The latest buzz name in the worldwide hip-hop scene, he's also a classic example of the down-to-earth ethos of the group: just turned 23, still lives with his mum in the Glasgow flat where he began to make his music while still at school. A DMC UK finalist at the age of 15, he had the Stereo night, among others, to showcase his turntable skills. But his biggest help has been the internet, and this shift in the scene.

“Oh, it's definitely been the best thing for me," he says. "I'm the last person who was going to be going out giving people demos or anything. I'm lucky, I've not had to do much of that. A couple of years ago I'd have had to sell myself to bigger artists.

“I just put some stuff online, gave things away, and it totally worked out for me. It was in no way planned, I honestly wasn't even out to get noticed; it was just for my friends and myself really, to have a collection of what I'd done somewhere.”

His beat tape, Hudson's Heaters, started life as a collection of tracks for MCs, who got hold of it and liked it. "It got a really good reaction, but they all said there was too much going on over the top, and they wouldn't be able to rap to it. That's how I progressed into the more instrumental stuff I'm doing now."

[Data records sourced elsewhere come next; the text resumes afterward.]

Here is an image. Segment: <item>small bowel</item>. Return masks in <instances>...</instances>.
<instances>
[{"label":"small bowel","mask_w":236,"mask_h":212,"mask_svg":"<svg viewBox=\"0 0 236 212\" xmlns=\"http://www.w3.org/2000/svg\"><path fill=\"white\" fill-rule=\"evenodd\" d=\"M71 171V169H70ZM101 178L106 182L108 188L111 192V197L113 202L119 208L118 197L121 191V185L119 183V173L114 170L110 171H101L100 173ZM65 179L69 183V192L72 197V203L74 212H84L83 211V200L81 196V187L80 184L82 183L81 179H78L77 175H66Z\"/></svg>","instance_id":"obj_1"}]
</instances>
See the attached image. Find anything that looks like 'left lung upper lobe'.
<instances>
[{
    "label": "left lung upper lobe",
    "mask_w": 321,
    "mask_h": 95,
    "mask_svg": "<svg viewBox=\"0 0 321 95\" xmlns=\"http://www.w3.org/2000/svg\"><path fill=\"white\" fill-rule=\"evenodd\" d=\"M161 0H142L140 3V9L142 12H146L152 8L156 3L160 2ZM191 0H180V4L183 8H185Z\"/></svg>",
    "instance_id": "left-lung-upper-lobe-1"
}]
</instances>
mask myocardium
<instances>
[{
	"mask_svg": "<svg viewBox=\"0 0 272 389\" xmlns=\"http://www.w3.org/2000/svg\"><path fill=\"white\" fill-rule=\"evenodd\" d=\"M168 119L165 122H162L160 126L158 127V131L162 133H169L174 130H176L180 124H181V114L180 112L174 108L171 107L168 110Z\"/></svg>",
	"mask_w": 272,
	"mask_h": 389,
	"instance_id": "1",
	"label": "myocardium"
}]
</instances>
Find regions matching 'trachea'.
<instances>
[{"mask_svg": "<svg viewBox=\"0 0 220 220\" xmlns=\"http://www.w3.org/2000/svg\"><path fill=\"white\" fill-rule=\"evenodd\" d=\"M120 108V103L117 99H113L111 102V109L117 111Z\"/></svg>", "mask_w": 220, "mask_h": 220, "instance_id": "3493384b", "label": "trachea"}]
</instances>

This idea of accidental progression, of ideas and concepts coming together haphazardly, is the DIY essence of LuckyMe. "We weren't trying to create a huge relationship between, say, the music of Rustie and Christina Kernohan's photography," says Flanagan. "I was just doing stuff when it needed doing, I didn't know anything about how the industry worked. It was like, my friend does this, another does this, so I'll ring them up and use their skills.

"The result has been an interesting juxtaposition of low culture and fine art. It's never been my natural taste to go for graffiti fonts and the expected iconography. I like the idea of mixing up the elements.

"There's this whole feeling that we are sort of young and naive and there's strength in numbers."

HudMo's Polyfolk Dance EP is out now on Warp Records. He appears with Kode 9 at Stereo on 8 May.